Ann-Sofie had a lot of changes to adapt to while growing up, a lot of lessons that had to be learned the hard way, but she fully credits her disability for her strength, the way her character is built, and the “frame of mind that’s been formed due to the disability.” When asked if she would change the fact that she has a disability, she looked at me without hesitating and said, “I love my life, I really do, and I wouldn’t have had it this way if it wasn’t for the disability. Of course, sometimes there are days that suck and there are places I can't go and that sucks, but I just don't see it that way anymore.” For someone who at thirteen couldn’t even pronounce her disability without crying, Ann-Sofie showed me a completely new level of what it is to be strong.
Fast-forward twenty years after finding out about her disability, Ann-Sofie decided she was going to study abroad. Initially, after taking an English class back in Denmark, she wanted to live out the American Dream through her college experience. Yay for her, she got into a school in Louisiana where she was sure she would have the time of her life. However, a month and a half before she had to leave, she received a letter saying she couldn’t attend that school anymore.
“They said it was because of my grades, but I'm pretty sure that’s not the real reason. I think it was because of the fact that they couldn’t make the university accessible enough for me. When I got the news I was crushed, but as the days and weeks and months went further it was like, it became a goal, I had to do it, like a thing on my bucket list, because they shouldn’t be able to tell me what I’m able to do and what I’m not able to do. It was stubbornness mostly, but I just wanted to prove to myself that I could do it.”

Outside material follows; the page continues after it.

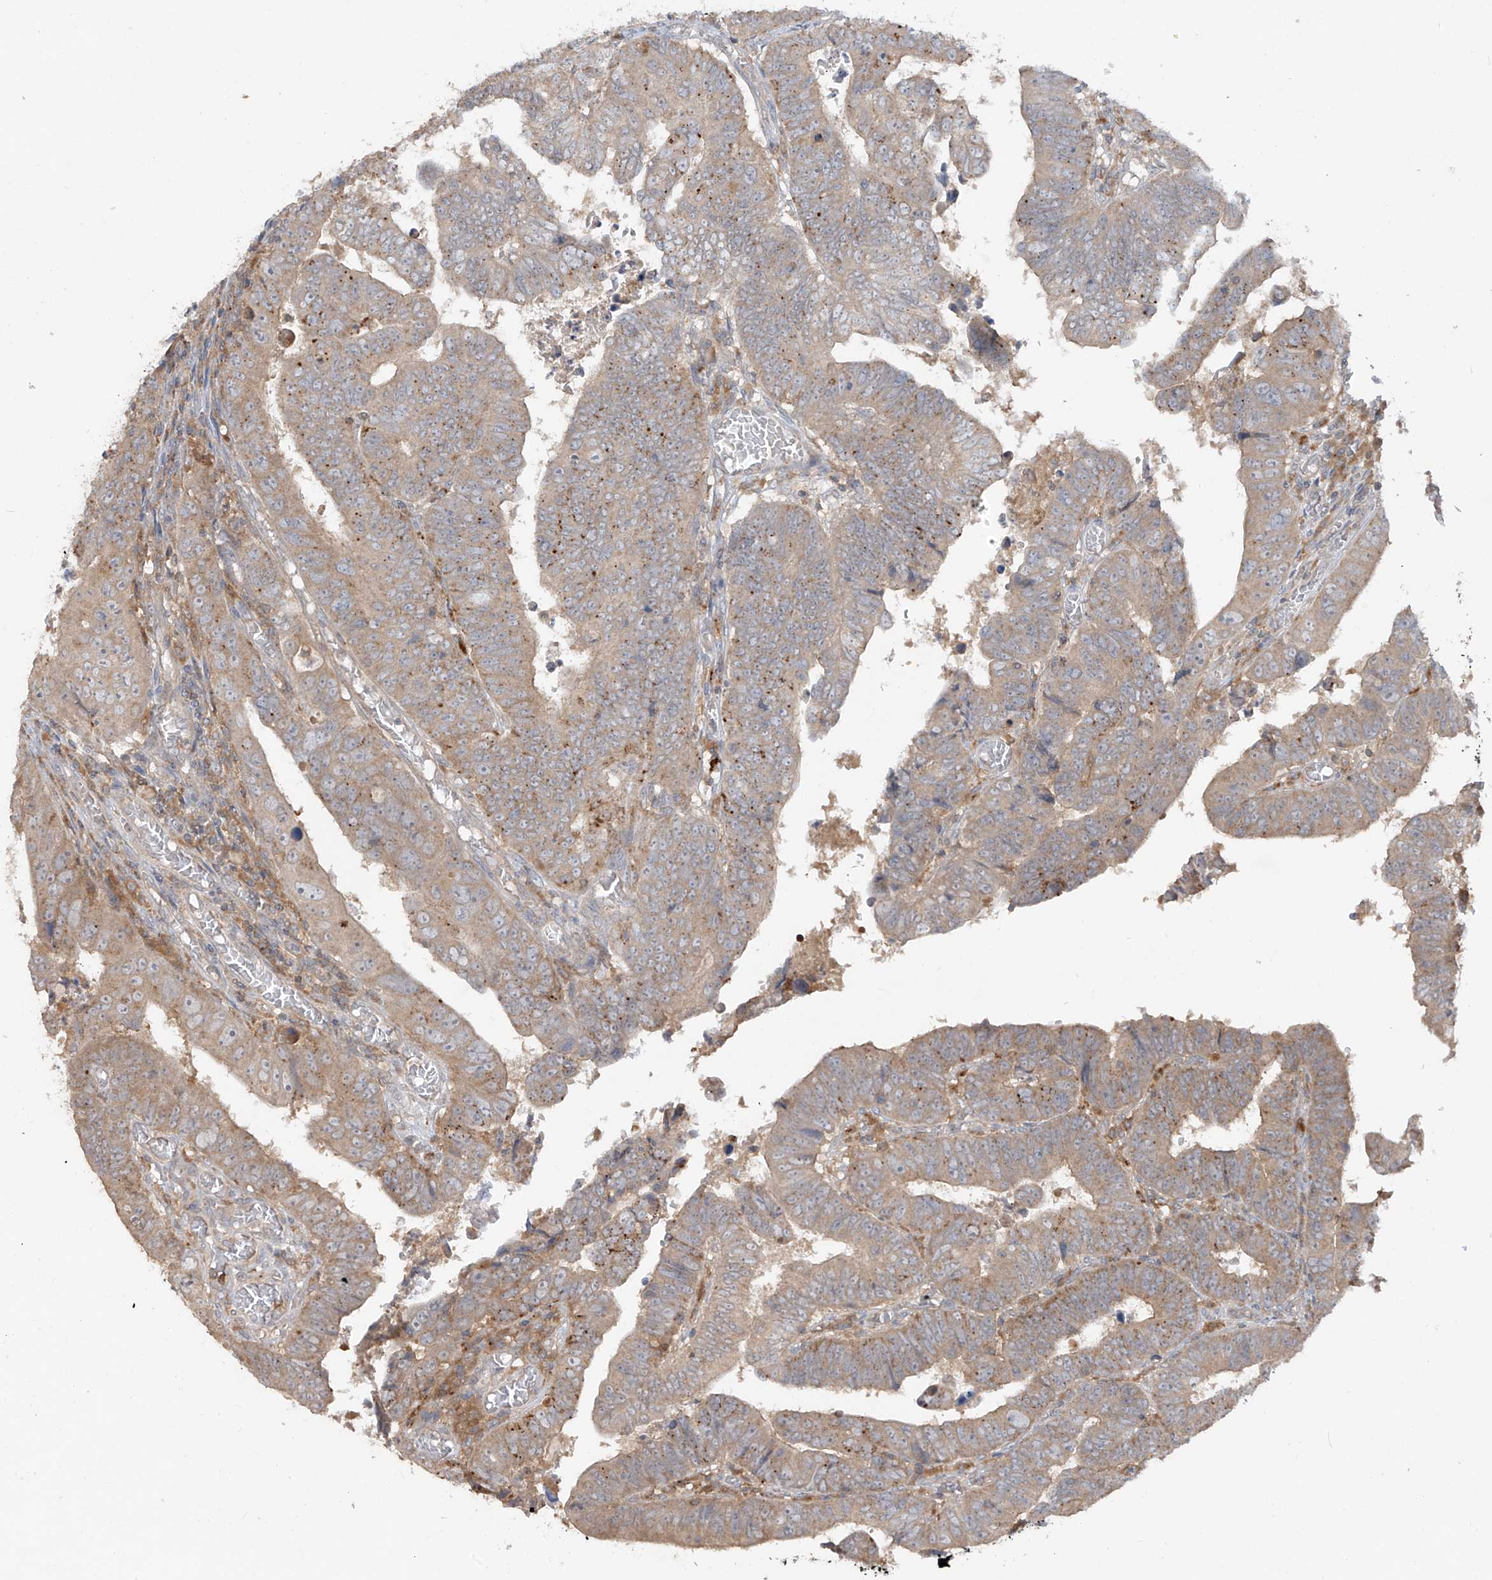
{"staining": {"intensity": "moderate", "quantity": ">75%", "location": "cytoplasmic/membranous"}, "tissue": "colorectal cancer", "cell_type": "Tumor cells", "image_type": "cancer", "snomed": [{"axis": "morphology", "description": "Normal tissue, NOS"}, {"axis": "morphology", "description": "Adenocarcinoma, NOS"}, {"axis": "topography", "description": "Rectum"}], "caption": "IHC image of colorectal cancer (adenocarcinoma) stained for a protein (brown), which exhibits medium levels of moderate cytoplasmic/membranous staining in about >75% of tumor cells.", "gene": "LDAH", "patient": {"sex": "female", "age": 65}}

And that’s how Ann-Sofie ended up in Glasgow.
She told me that one of her main objectives while studying abroad is to get out of her comfort zone. In Denmark, she knows she can rely on her friends and family who know her better than anyone, but in Glasgow she is learning how to ask people for help and not feel like a burden. She is learning how to say ‘hello’ to people even if she may not like to and being the center of attention is uncomfortable to her. Most importantly, she is teaching her new friends a whole new meaning to the word “able.”
“I wanted the experience, and I wanted something I could look back at and say ‘I did that by myself, I literally did that by myself’ and be proud of it.”